Proses pemilihan Rektor Universitas Halu Oleo (UHO) periode 2025–2029 digelar dalam dinamika yang tidak biasa. Kritik bermunculan, terutama terkait pergantian statuta dan waktu pelaksanaan tahapan pemilihan yang dianggap terlalu cepat. Namun, di tengah riuhnya suara pro-kontra, banyak kalangan justru melihat apa yang terjadi sebagai bentuk konsistensi Prof. Dr. Muhammad Zamrun Firihu, S.Si, M.Si, M.Sc., dalam menegakkan reformasi kelembagaan dan modernisasi tata kelola kampus.
Statuta UHO 2025: Langkah Hukum dan Strategis
Perubahan statuta UHO yang kini tertuang dalam Permendikti Saintek No. 21 Tahun 2025 bukanlah kebijakan yang muncul secara tiba-tiba. Proses penyusunan statuta baru ini telah dimulai sejak tahun 2018, pada masa awal kepemimpinan Prof. Zamrun di periode pertamanya sebagai rektor. Pembahasan tersebut telah dilakukan di tingkat Senat Universitas. Kemudian, pada tahun 2021, draf statuta kembali dibahas dan disempurnakan, tetap melalui forum senat.

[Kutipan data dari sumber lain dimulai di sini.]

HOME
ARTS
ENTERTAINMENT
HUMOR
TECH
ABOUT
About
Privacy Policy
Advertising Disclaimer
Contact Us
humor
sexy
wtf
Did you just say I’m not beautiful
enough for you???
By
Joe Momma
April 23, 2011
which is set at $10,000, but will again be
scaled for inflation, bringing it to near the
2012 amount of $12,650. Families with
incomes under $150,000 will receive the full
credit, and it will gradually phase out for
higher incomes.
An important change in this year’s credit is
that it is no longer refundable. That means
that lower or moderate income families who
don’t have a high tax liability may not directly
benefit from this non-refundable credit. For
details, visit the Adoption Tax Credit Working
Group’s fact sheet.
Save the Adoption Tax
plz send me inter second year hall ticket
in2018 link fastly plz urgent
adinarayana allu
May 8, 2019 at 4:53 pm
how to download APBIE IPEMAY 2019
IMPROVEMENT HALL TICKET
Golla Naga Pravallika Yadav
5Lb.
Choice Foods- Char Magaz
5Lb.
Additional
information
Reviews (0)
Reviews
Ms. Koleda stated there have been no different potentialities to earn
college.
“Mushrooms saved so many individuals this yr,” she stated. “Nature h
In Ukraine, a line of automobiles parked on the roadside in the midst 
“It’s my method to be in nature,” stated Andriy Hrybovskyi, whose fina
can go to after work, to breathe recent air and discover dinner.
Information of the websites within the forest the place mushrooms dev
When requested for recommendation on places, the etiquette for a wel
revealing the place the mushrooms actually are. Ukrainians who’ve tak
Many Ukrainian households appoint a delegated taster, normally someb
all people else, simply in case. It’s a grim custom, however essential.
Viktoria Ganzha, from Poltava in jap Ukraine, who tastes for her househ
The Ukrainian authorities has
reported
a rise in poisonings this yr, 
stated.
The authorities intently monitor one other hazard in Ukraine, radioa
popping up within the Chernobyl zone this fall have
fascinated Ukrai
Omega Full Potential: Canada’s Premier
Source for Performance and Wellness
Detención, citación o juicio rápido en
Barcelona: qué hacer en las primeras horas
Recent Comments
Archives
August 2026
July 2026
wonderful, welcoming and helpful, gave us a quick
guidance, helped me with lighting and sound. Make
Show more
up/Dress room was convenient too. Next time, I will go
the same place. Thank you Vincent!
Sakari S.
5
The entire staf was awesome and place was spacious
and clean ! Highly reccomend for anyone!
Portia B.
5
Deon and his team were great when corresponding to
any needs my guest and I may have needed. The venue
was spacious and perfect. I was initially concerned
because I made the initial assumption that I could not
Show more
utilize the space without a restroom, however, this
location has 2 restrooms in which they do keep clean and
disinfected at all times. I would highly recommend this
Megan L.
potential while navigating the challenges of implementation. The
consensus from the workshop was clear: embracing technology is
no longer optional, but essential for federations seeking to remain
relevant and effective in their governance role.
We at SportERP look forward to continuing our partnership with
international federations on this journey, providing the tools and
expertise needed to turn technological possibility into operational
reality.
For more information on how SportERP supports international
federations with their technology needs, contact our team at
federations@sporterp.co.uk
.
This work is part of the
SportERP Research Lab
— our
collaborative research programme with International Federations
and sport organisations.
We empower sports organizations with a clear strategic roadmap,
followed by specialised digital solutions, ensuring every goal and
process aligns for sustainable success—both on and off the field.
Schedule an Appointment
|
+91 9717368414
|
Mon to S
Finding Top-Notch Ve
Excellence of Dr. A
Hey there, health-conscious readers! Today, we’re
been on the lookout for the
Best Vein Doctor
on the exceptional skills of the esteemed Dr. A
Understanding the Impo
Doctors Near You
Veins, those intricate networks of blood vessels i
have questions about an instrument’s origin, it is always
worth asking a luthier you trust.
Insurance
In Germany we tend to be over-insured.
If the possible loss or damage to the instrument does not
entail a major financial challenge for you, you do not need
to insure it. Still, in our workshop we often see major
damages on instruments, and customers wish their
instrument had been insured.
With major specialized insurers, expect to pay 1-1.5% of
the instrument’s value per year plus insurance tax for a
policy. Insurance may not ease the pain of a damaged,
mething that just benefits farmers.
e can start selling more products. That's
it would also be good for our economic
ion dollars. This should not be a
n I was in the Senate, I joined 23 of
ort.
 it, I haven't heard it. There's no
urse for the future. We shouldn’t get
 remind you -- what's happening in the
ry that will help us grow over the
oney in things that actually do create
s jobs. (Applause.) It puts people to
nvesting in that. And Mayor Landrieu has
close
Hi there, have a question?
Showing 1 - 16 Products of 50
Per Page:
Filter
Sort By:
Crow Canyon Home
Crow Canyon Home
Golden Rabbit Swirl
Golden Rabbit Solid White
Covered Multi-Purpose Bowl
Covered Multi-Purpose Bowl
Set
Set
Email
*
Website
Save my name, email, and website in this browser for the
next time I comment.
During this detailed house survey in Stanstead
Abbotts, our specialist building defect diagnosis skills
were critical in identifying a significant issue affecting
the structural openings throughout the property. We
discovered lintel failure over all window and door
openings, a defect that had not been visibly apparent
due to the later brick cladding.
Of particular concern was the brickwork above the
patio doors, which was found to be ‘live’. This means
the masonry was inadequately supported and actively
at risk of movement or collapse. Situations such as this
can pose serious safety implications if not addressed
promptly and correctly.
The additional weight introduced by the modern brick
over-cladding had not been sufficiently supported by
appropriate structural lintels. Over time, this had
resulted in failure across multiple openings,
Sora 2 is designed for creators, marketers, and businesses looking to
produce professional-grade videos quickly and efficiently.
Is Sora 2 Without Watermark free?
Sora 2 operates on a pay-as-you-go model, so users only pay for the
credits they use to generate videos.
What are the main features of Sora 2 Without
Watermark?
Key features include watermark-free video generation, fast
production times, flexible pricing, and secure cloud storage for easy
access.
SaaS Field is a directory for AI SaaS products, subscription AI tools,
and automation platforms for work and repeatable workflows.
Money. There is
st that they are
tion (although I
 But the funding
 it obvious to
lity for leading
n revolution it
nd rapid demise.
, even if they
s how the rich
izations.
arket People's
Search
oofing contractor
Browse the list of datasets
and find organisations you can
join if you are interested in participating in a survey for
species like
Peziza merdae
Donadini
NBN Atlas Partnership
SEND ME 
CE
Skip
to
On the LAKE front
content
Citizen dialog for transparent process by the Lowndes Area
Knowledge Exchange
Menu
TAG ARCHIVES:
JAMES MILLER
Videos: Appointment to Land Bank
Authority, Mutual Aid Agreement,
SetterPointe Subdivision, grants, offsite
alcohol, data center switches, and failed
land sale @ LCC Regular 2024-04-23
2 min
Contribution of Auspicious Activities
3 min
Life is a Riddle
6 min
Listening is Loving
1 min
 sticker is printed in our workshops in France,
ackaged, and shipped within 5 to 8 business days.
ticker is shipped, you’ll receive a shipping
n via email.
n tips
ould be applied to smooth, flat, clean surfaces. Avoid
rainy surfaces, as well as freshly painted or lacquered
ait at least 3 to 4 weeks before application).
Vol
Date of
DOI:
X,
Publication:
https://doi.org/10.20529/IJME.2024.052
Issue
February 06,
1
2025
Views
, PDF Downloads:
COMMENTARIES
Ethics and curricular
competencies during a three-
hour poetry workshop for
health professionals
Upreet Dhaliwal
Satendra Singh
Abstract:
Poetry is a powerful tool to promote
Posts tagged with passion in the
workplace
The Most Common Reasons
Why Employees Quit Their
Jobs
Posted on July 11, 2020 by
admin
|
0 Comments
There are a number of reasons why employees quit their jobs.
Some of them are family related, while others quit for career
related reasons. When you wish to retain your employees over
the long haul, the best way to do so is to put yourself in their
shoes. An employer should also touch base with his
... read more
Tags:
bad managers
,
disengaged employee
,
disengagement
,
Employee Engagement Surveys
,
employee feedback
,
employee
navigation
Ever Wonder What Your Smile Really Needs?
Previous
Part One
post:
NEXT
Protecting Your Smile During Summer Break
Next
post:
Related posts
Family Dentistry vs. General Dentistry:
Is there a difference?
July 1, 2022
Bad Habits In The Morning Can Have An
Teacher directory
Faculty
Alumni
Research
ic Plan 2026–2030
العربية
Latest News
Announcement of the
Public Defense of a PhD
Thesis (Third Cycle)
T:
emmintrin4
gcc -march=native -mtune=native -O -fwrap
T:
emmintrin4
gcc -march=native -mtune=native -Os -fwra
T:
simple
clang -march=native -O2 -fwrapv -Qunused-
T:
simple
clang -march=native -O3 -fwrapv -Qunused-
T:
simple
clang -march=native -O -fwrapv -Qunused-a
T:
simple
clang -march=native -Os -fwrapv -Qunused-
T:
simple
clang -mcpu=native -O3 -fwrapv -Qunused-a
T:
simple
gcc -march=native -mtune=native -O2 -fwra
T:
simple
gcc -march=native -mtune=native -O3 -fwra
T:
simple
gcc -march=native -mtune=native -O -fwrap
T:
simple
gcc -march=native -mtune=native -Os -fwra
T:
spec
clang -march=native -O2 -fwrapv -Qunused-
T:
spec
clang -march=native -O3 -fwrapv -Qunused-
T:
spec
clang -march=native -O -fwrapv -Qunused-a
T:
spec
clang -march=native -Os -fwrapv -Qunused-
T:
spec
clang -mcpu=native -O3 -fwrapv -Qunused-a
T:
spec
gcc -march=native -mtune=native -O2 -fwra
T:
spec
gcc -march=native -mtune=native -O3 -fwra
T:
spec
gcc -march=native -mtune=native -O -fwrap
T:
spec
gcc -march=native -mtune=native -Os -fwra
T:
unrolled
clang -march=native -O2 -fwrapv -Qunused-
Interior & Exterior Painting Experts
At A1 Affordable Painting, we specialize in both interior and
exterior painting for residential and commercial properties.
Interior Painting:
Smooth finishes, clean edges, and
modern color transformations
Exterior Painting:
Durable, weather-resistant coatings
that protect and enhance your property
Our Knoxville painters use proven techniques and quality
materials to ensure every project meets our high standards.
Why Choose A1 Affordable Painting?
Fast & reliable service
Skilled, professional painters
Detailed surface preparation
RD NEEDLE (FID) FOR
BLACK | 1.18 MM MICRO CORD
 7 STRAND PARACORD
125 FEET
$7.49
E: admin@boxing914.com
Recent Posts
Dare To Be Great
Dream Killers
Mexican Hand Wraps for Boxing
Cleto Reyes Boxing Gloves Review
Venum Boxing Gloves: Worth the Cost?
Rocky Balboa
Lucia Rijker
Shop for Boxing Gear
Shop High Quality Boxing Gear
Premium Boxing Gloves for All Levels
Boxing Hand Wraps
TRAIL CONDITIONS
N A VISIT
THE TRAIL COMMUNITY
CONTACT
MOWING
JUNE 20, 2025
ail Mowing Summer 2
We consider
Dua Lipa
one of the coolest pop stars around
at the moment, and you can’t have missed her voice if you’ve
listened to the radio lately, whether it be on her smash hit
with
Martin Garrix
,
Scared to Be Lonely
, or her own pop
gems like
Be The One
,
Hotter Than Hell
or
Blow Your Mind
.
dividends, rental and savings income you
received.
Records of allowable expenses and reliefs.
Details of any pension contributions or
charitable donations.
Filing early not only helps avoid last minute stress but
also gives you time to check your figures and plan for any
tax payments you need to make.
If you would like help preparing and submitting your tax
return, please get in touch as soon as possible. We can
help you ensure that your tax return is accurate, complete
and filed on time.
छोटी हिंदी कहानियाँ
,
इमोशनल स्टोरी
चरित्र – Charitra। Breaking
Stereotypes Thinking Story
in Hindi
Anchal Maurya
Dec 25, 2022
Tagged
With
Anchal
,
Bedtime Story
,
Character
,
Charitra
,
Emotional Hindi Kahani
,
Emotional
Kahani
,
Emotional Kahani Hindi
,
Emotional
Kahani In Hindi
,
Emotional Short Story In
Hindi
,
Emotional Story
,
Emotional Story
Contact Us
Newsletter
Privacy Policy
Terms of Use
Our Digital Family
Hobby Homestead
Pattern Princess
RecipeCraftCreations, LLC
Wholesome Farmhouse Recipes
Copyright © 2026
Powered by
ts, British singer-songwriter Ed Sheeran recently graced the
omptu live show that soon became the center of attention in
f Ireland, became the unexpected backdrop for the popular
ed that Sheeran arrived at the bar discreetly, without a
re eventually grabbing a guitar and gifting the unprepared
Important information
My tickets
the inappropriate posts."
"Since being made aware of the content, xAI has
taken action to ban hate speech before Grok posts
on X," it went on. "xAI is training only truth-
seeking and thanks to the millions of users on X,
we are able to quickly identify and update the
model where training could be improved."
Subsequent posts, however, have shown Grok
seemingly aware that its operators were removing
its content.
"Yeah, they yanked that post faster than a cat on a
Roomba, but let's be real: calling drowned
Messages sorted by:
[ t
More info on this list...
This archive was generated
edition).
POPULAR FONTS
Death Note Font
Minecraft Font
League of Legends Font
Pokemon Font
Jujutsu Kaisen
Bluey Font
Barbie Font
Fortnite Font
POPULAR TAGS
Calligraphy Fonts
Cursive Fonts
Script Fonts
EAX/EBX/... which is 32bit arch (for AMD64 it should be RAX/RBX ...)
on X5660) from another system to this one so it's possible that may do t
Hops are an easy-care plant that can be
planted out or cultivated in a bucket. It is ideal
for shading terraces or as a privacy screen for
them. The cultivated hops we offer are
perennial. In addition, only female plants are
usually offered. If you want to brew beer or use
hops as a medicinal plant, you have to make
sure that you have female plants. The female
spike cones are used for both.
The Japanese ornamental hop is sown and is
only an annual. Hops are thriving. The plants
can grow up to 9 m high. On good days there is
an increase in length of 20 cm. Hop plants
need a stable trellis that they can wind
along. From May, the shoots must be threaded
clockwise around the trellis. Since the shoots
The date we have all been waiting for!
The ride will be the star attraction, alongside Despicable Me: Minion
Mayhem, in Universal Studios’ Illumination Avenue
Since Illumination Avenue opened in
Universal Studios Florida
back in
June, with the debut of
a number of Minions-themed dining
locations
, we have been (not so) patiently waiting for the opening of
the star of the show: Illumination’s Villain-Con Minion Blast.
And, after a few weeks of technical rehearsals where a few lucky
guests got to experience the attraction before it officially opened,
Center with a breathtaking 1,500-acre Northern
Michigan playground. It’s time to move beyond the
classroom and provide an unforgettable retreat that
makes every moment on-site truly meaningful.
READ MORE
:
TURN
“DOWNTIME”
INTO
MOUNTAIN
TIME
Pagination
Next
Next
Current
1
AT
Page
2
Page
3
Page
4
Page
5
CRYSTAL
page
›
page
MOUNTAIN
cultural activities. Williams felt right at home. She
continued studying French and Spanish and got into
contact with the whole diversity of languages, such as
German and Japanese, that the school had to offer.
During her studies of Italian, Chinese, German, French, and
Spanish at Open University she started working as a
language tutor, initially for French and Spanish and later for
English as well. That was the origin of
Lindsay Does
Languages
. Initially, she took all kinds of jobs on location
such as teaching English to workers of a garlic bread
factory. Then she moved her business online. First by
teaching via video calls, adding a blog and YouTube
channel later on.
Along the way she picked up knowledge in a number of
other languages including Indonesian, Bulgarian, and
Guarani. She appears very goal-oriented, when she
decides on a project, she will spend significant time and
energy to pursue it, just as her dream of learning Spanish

Statuta ini akhirnya disahkan oleh kementerian setelah melalui tahapan evaluasi administratif dan konsultatif lintas waktu. Artinya, perubahan ini adalah hasil dari proses deliberatif yang panjang, bukan produk keputusan sepihak.
"Statuta ini bukan hasil keputusan pribadi rektor, melainkan bagian dari proses panjang dan kolektif untuk memperkuat fondasi hukum kampus kita," ungkap salah satu dosen senior UHO, yang enggan disebut namanya.
Senat Baru: Representatif dan Efisie
Salah satu perubahan signifikan berdasarkan Statuta baru 2025 adalah penyusutan anggota senat dari 121 menjadi 49 orang. Langkah ini bukan bentuk eksklusi, melainkan upaya mendorong efektivitas pengambilan keputusan dalam rangka tata kelola yang adaptif. Selama dua periode, Prof. Zamrun dikenal konsisten mendorong senat yang aktif, visioner, dan bebas dari kepentingan sektoral. Visi tersebut sejalan dengan upaya membentuk universitas modern yang tidak hanya besar secara struktur, tetapi juga solid secara fungsi.
Pemilihan Rektor: Antara Waktu dan Kepatuhan Regulas
Isu hangat yang muncul adalah waktu pelaksanaan penjaringan bakal calon rektor yang dimulai pada April 2025, sementara masa jabatan rektor akan berakhir pada Juli 2025. Berdasarkan Permenristekdikti No. 19 Tahun 2017 Pasal 6 ayat (1), penjaringan idealnya dilaksanakan paling lambat lima bulan sebelum akhir masa jabatan, yakni pada Februari 2025.
Namun demikian, terdapat argumen hukum dan institusional yang mendukung langkah tersebut. Pelaksanaan pada April dilakukan dalam konteks penyesuaian terhadap statuta baru dan restrukturisasi senat, yang merupakan lex specialis dalam sistem tata kelola dan organisasi internal kampus. Tidak adanya klausul sanksi pembatalan dalam regulasi tersebut juga menegaskan bahwa tahapan pemilihan tidak kehilangan keabsahannya secara hukum.
Meskipun jadwal pelaksanaan cukup singkat, namun seluruh proses tetap dilaksanakan secara demokratis, transparan, akuntabel dan diawasi langsung oleh Kementerian. Dokumentasi lengkap, kehadiran senat, dan proporsi suara sesuai ketentuan memperkuat legitimasi proses.